:: Text excerpt ::

AI agents refers to large language model (LLM) systems that uses external tools (such as APIs) to perform actions in order to complete the task at hand. Agents work by using an LLMs' reasoning ability to determine which tools/actions an agentic system should perform, and continuing this process until a certain goal is met.

Single-turn AI agent with tools and ability to handoff to other agents
Let’s take a trip planner agent for example, which has access to a web search tool, calendar tool, and an LLM to perform the reasoning. A simplistic algorithm for this agent might be:
- Prompt the user to see where they’d like to go, then
- Prompt the user to see how long their trip will be, then
- Call “web search” to find the latest events in {location}, for the given {time_range}, then
- Call “book calendar” to finalize the schedule in the user’s calendar
Here comes the rhetorical question: Can you guess where things can go wrong above?

A Multi-Turn Trip Planner Agent
There are a few areas which this agentic system can fail miserably:
- The LLM can pass the wrong parameters (location/time range) into the “web search” tool
- The “web search” tool might be incorrectly implemented itself, and return faulty results
- The “book calendar” tool might be called with incorrect input parameters, particular around the format the start and end date parameters should be in
- The AI agent might loop infinitely while asking the user for information
- The AI agent might claim to have searched the web or scheduled something in the user’s calendar even when it haven’t
The process of identifying points of which your AI agent can fail and testing for them is known as AI agent evaluation. More formally, AI agent evaluation is the process of using LLM metrics to evaluate AI systems that leverages an LLMs's reasoning ability to call the correct tools in order to complete certain tasks.
In the following sections, we will go over all of the common modes of failure within an agentic system. But first, we have to understand the difference between single vs multi-turn agentic systems.
Single vs multi-turn agents
The only difference between a single-turn AI agent and a multi-turn one is the number of end-to-end interactions between an agent and the user before a task is able to complete. Let me explain.
In the trip planner example above, it is a multi-turn agent because it has to interact with a user twice before it is able to plan a trip (once asking for the user’s destination, and the other asking for the user’s date of vacation). Had this interaction been through a Google Form instead, where the user would just submit a form of the required info, it would deem this agent single-turn (example diagram in a later section).
When evaluating single-turn agents, as we’ll learn later, we first have to identify which components in your agentic system are worth evaluating, before placing LLM-as-a-judge metrics at those components for evaluation.

:: Exercise data ::

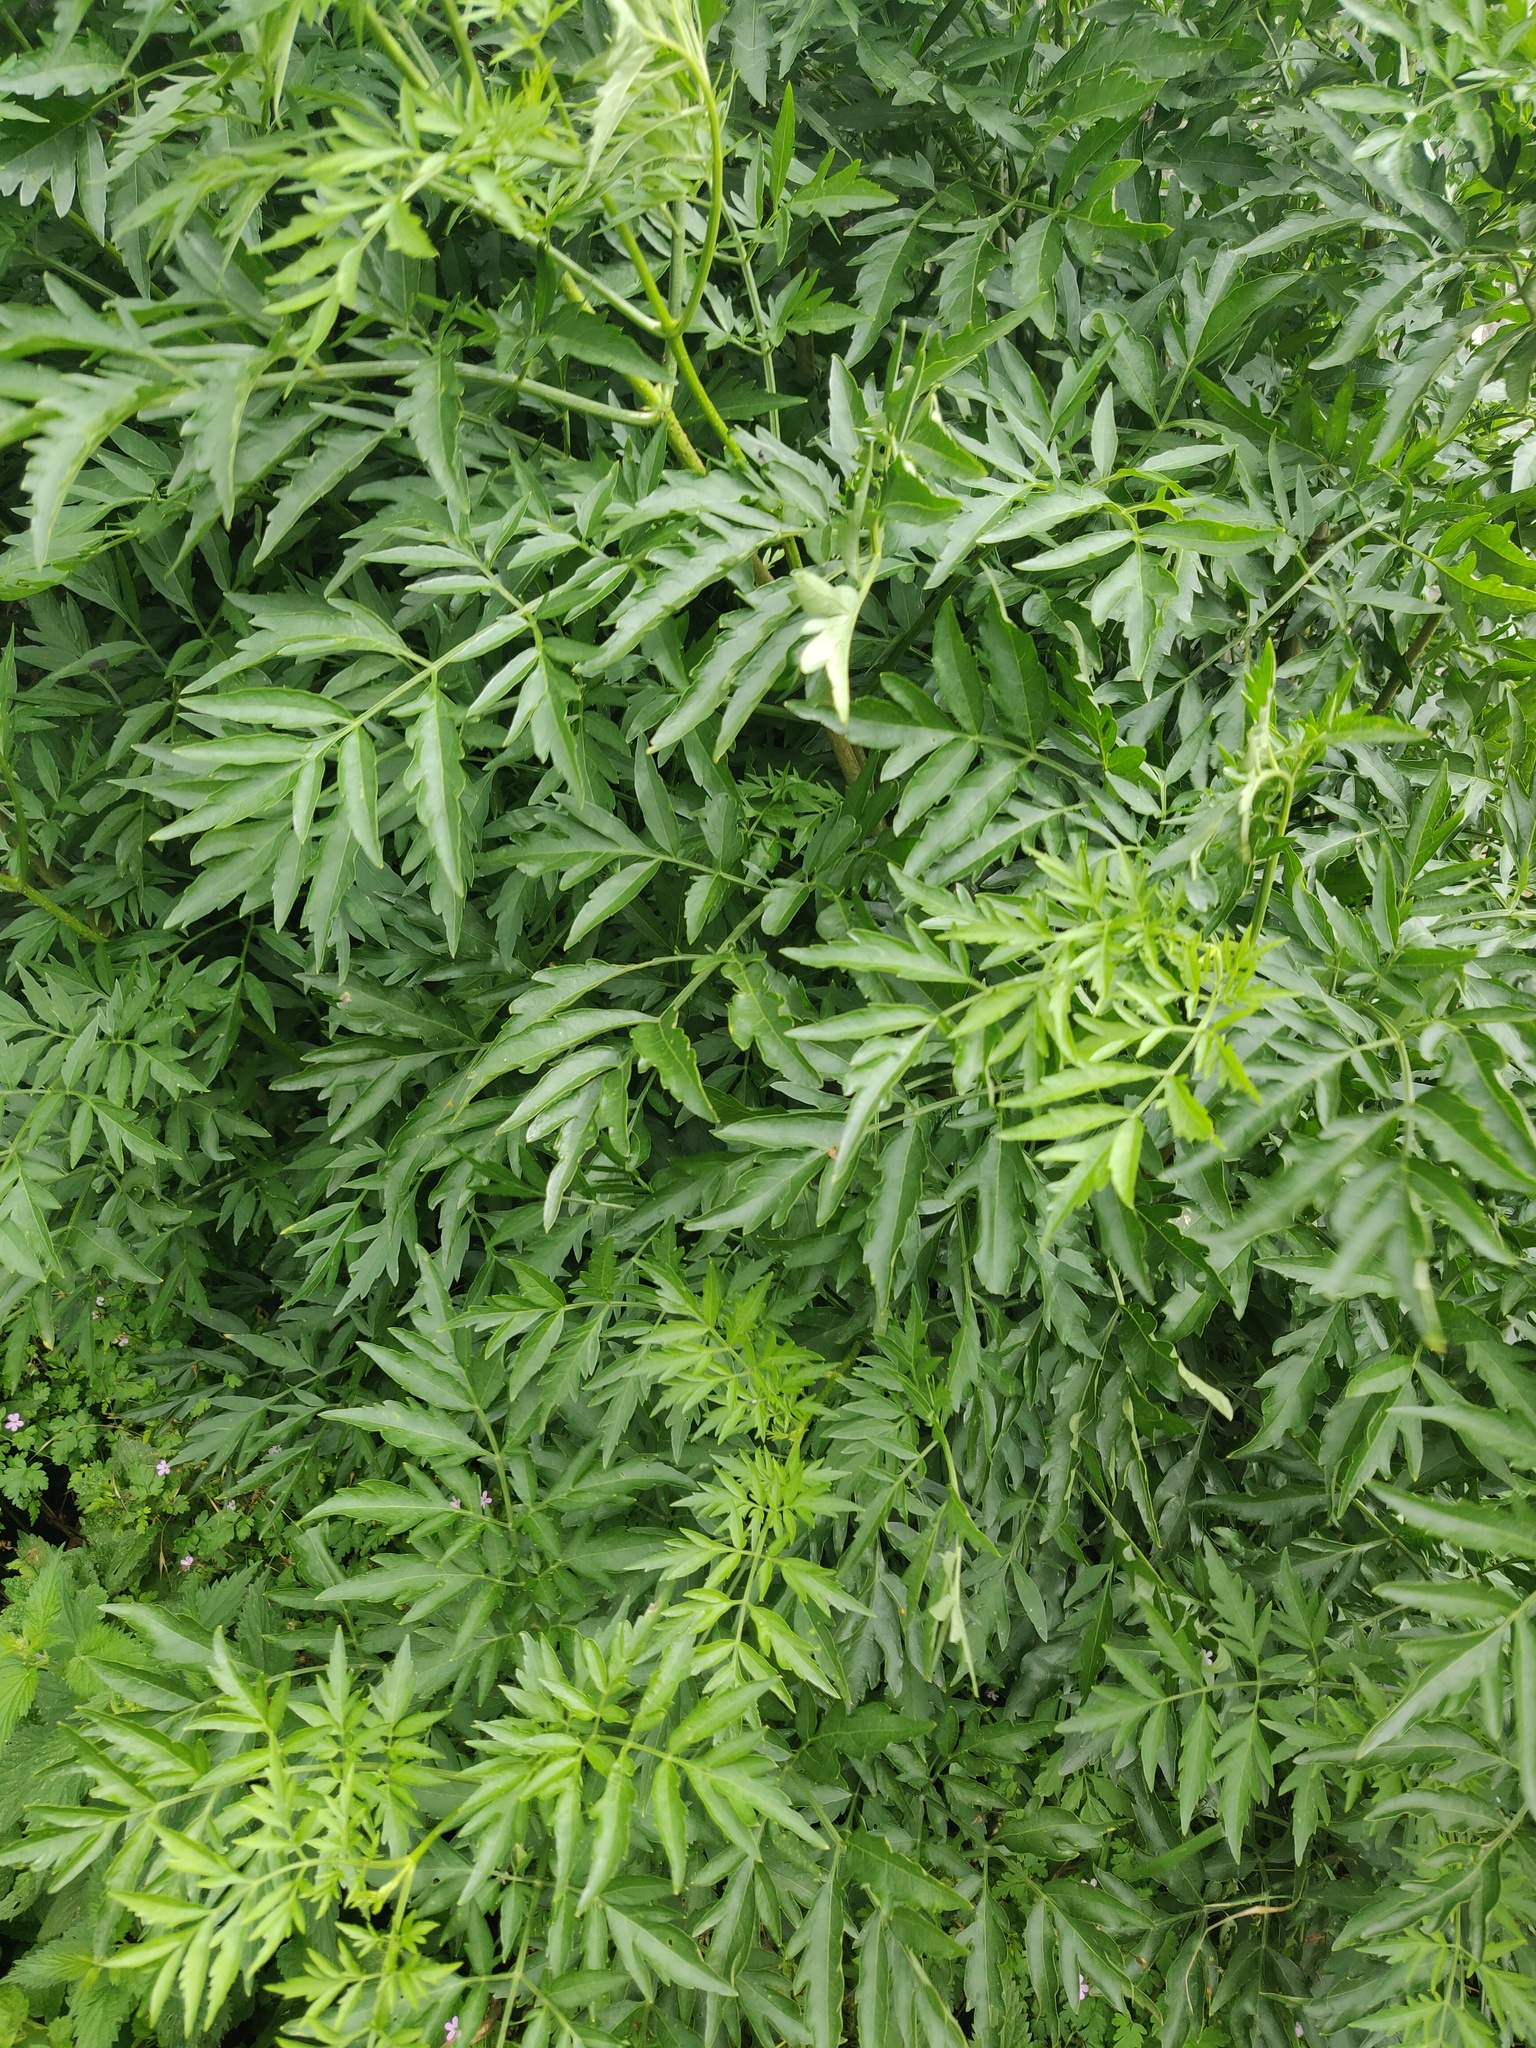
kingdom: Plantae
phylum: Tracheophyta
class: Magnoliopsida
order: Dipsacales
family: Viburnaceae
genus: Sambucus
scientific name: Sambucus nigra
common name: Elder
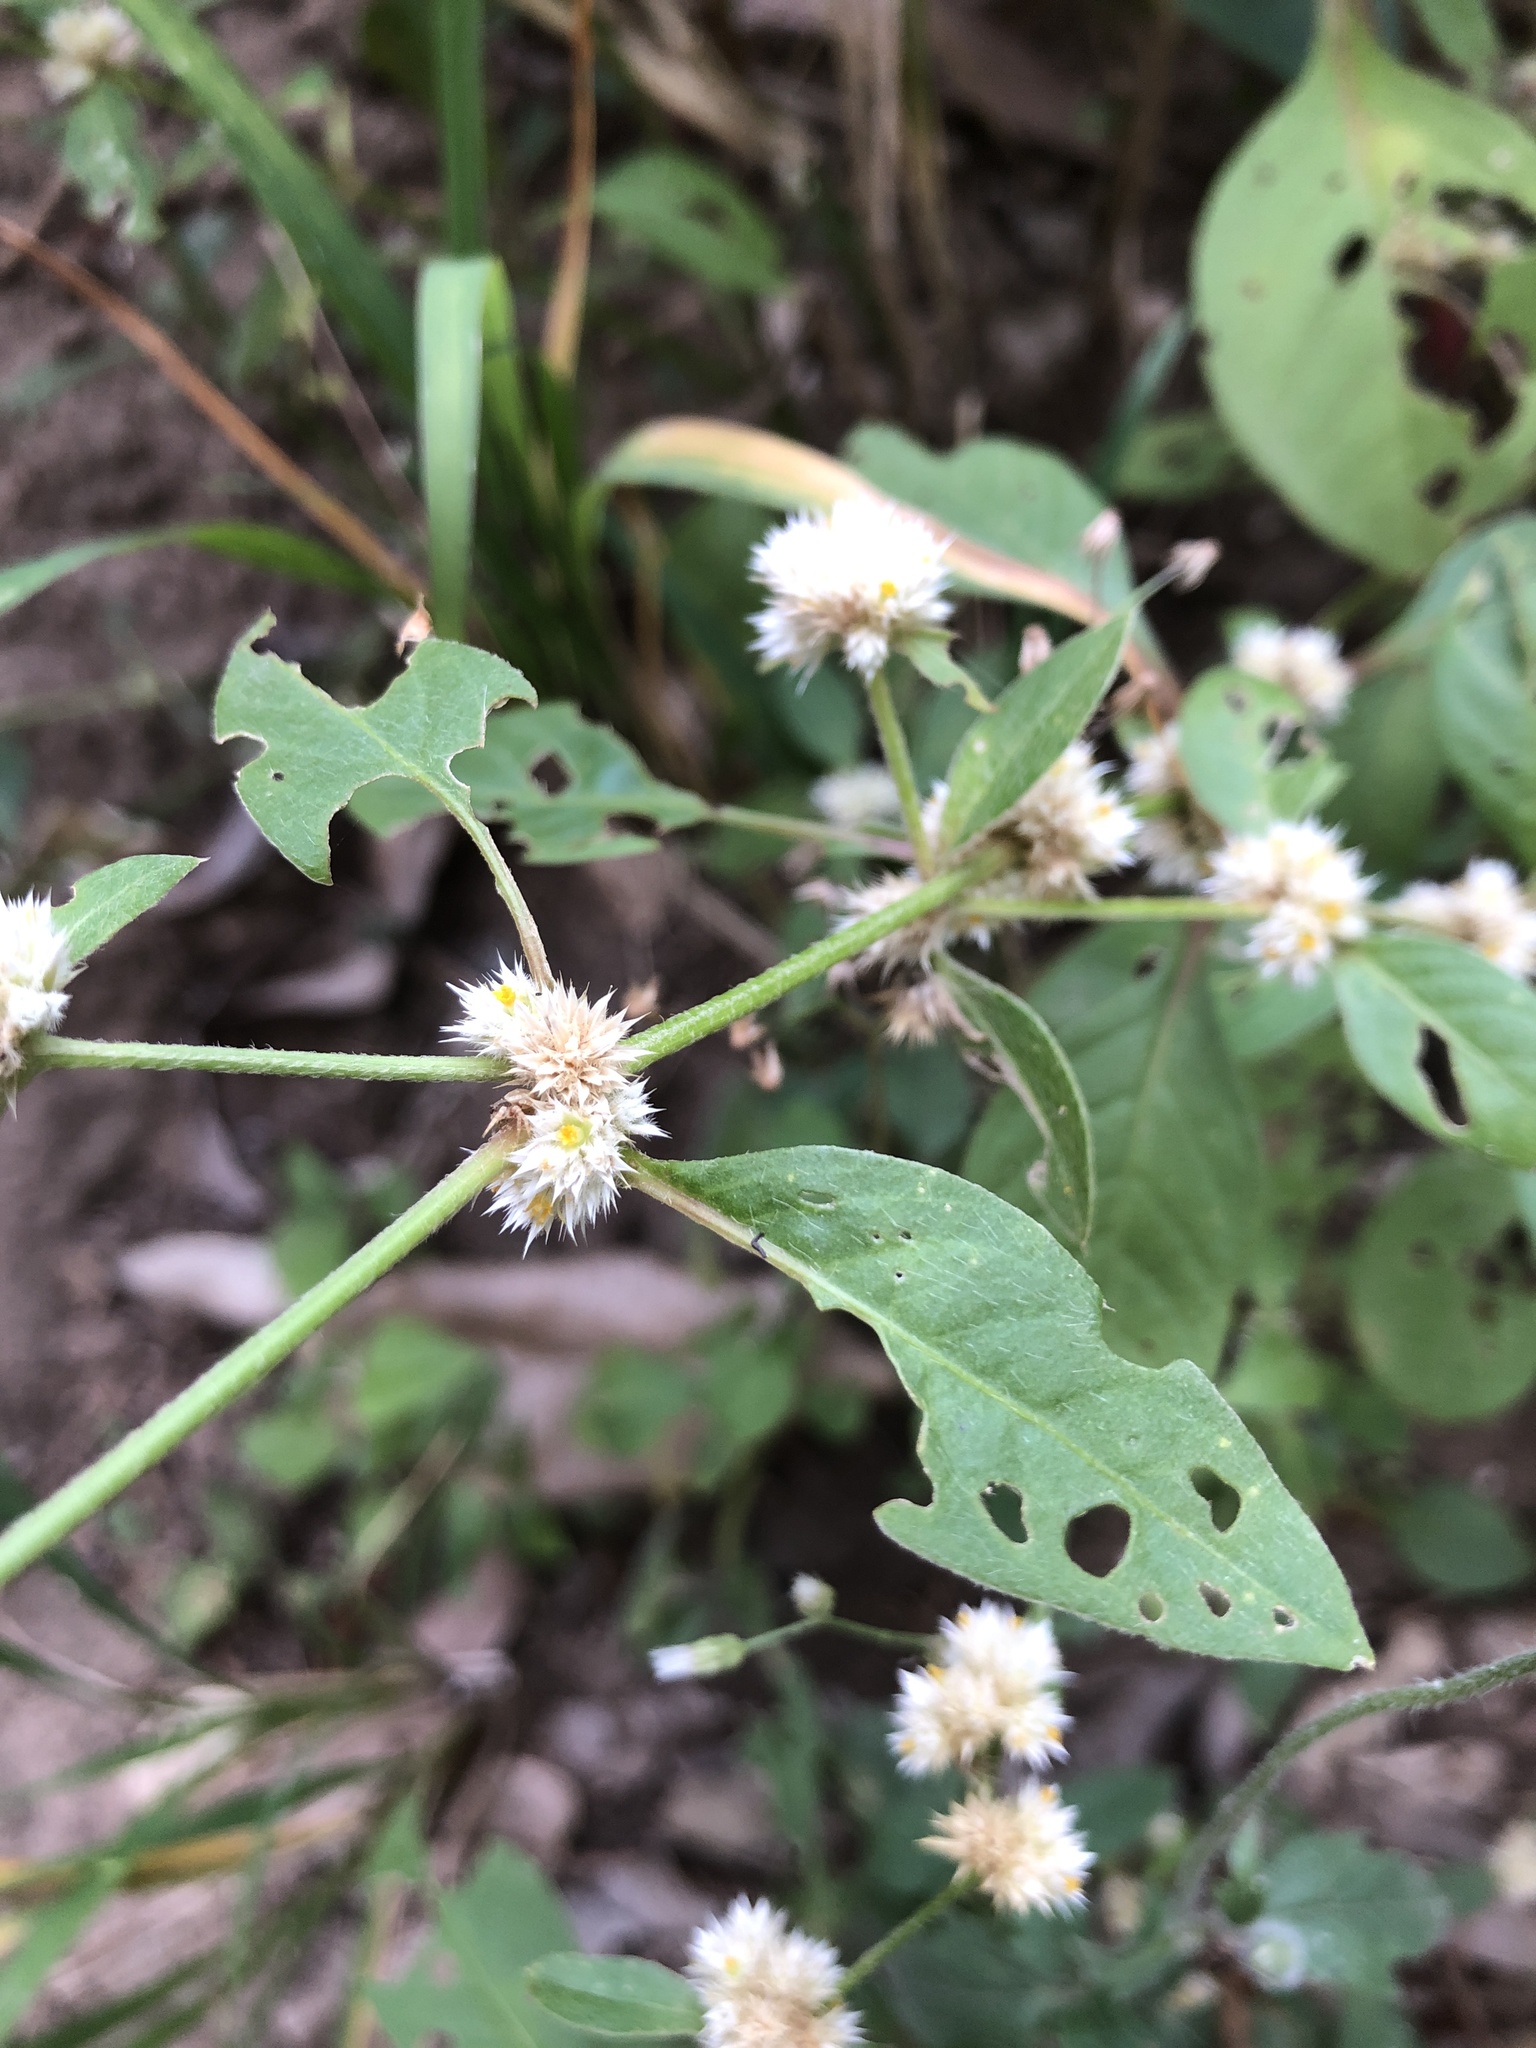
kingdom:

:: Problems and tasks ::
(a) Answer these questions from the AI agent text:
(i) Besides an LLM, which tools does the trip planner agent have access to?
(ii) How many times does the trip planner have to interact with a user before it can plan a trip?
(iii) What name is given to the process of identifying points where an AI agent can fail and testing for them?
(b) Does each statement agree with the AI agent text? Answer yes or no, and quote the words that decide it.
(i) An incorrectly implemented "web search" tool might return faulty results.
(ii) If the trip planner collected the user's information through a Google Form, it would still count as multi-turn.
(iii) Single-turn and multi-turn agents differ in the number of tools they use.
(c) Transcribe the part of the AI agent text that opens with the words containing "In the following" and closes with "multi-turn agentic systems.".

:: Task-by-task outputs ::
(a)
(i) A web search tool and a calendar tool.
(ii) Twice.
(iii) AI agent evaluation.

(b)
(i) Yes: "The “web search” tool might be incorrectly implemented itself, and return faulty results"
(ii) No: "it would deem this agent single-turn"
(iii) No: "The only difference between a single-turn AI agent and a multi-turn one is the number of end-to-end interactions between an agent and the user before a task is able to complete."

(c)
In the following sections, we will go over all of the common modes of failure within an agentic system. But first, we have to understand the difference between single vs multi-turn agentic systems.